------ MATERIAL FOR THIS EXERCISE

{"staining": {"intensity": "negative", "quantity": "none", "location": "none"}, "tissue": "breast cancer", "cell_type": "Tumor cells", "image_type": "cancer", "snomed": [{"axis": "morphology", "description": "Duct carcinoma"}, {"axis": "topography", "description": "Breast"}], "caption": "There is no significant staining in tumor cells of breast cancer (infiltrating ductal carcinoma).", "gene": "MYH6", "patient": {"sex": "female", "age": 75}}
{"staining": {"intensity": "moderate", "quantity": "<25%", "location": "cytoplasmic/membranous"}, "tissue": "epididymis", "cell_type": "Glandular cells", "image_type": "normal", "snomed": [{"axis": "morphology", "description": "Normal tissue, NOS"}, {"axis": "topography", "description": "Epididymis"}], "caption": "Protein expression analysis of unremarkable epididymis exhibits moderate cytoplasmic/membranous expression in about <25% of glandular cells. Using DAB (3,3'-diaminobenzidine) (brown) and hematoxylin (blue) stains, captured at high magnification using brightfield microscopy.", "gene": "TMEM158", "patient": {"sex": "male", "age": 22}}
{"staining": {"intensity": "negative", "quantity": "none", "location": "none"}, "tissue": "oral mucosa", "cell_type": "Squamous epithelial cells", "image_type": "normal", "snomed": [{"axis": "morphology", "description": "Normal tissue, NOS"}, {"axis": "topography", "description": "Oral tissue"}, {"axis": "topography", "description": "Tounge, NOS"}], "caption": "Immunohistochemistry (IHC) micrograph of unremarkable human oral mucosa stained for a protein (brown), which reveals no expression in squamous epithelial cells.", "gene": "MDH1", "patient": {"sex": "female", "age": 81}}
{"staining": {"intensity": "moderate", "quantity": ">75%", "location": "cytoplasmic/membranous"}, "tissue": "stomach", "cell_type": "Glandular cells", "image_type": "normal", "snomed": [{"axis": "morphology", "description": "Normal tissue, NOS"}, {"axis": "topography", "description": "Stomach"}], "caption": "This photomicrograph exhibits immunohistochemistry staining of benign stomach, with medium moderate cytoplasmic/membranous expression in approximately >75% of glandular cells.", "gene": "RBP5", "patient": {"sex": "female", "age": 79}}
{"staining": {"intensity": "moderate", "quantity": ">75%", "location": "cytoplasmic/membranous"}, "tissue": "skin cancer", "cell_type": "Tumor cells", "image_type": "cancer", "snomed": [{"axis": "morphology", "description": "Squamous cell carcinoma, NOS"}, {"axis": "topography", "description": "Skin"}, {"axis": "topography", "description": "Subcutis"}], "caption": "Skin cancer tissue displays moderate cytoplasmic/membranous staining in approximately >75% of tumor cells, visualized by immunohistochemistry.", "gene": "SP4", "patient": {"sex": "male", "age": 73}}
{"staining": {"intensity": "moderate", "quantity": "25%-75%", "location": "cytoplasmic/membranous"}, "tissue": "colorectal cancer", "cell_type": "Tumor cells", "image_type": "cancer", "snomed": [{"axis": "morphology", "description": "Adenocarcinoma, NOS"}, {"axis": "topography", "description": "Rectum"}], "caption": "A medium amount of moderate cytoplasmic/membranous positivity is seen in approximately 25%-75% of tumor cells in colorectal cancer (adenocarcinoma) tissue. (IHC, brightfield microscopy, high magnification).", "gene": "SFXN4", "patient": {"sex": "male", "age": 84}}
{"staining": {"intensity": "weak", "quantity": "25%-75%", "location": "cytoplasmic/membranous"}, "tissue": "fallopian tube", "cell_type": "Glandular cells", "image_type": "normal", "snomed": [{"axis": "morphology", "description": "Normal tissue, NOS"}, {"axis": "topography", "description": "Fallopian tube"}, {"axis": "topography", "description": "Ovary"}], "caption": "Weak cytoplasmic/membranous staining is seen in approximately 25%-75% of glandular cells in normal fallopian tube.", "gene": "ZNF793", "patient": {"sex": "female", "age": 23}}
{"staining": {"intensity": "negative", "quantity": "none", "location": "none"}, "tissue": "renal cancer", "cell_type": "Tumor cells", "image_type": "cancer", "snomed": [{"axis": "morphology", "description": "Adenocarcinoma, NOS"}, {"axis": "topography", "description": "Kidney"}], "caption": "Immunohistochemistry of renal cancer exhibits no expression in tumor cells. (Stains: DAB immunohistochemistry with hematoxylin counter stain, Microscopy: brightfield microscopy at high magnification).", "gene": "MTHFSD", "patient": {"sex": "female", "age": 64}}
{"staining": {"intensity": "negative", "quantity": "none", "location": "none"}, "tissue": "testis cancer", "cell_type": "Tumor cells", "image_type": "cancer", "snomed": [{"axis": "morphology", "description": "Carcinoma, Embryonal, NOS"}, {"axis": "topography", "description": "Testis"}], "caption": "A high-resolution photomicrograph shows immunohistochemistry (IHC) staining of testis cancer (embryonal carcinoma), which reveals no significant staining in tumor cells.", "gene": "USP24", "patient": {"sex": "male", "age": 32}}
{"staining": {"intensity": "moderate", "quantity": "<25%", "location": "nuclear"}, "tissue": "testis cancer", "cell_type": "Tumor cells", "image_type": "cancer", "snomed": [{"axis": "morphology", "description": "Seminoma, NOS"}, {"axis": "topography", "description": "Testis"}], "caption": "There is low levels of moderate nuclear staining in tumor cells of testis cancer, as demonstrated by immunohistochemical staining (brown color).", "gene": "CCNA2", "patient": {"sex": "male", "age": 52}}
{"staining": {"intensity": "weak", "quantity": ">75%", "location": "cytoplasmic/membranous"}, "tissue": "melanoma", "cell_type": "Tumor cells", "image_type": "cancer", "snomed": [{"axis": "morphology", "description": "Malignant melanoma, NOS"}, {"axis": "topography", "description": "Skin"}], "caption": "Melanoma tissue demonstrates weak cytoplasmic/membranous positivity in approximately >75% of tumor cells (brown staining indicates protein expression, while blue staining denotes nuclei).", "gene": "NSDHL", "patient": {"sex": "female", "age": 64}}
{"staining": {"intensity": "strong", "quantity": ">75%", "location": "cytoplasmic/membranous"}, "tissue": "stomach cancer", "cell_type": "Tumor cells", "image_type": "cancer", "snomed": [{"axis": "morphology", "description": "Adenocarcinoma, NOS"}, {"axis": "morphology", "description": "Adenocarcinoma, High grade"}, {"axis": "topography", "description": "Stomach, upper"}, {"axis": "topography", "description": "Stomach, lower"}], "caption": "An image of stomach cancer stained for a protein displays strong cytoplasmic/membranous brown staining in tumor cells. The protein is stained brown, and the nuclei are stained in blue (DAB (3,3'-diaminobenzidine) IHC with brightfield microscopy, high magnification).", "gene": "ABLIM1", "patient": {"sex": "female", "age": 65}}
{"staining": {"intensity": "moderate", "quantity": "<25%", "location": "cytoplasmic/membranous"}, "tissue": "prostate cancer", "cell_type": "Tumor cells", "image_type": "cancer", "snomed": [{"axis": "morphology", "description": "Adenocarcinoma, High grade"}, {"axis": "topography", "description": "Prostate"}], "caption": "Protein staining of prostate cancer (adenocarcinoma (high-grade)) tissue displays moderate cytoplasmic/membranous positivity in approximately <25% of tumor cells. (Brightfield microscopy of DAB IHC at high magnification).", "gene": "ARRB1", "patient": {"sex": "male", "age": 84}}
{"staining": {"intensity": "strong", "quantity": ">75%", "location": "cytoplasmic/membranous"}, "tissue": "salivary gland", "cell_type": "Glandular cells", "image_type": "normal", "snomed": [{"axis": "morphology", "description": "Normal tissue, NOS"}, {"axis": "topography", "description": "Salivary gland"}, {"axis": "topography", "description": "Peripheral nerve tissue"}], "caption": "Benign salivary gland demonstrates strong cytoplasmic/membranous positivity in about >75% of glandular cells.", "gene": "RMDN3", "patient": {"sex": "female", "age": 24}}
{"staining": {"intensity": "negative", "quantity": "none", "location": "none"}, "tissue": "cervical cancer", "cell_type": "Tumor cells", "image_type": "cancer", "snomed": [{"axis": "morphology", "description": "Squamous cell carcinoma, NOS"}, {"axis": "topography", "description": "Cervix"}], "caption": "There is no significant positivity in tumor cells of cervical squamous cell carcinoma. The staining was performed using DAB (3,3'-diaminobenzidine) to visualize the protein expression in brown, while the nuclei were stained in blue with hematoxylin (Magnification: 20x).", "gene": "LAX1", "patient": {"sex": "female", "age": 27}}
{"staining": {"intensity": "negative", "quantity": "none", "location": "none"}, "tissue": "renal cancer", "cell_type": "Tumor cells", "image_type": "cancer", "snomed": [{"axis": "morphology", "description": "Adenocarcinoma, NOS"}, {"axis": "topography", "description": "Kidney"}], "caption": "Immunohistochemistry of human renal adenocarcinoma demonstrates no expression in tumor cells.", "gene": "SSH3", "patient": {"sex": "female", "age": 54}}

------------

→ **WORK REQUEST**: Would you copy, word for word, only the lines from the start of the listing to the one that contains "(IHC) micrograph of", both included?

→ **WRITTEN ANSWER**:
{"staining": {"intensity": "negative", "quantity": "none", "location": "none"}, "tissue": "breast cancer", "cell_type": "Tumor cells", "image_type": "cancer", "snomed": [{"axis": "morphology", "description": "Duct carcinoma"}, {"axis": "topography", "description": "Breast"}], "caption": "There is no significant staining in tumor cells of breast cancer (infiltrating ductal carcinoma).", "gene": "MYH6", "patient": {"sex": "female", "age": 75}}
{"staining": {"intensity": "moderate", "quantity": "<25%", "location": "cytoplasmic/membranous"}, "tissue": "epididymis", "cell_type": "Glandular cells", "image_type": "normal", "snomed": [{"axis": "morphology", "description": "Normal tissue, NOS"}, {"axis": "topography", "description": "Epididymis"}], "caption": "Protein expression analysis of unremarkable epididymis exhibits moderate cytoplasmic/membranous expression in about <25% of glandular cells. Using DAB (3,3'-diaminobenzidine) (brown) and hematoxylin (blue) stains, captured at high magnification using brightfield microscopy.", "gene": "TMEM158", "patient": {"sex": "male", "age": 22}}
{"staining": {"intensity": "negative", "quantity": "none", "location": "none"}, "tissue": "oral mucosa", "cell_type": "Squamous epithelial cells", "image_type": "normal", "snomed": [{"axis": "morphology", "description": "Normal tissue, NOS"}, {"axis": "topography", "description": "Oral tissue"}, {"axis": "topography", "description": "Tounge, NOS"}], "caption": "Immunohistochemistry (IHC) micrograph of unremarkable human oral mucosa stained for a protein (brown), which reveals no expression in squamous epithelial cells.", "gene": "MDH1", "patient": {"sex": "female", "age": 81}}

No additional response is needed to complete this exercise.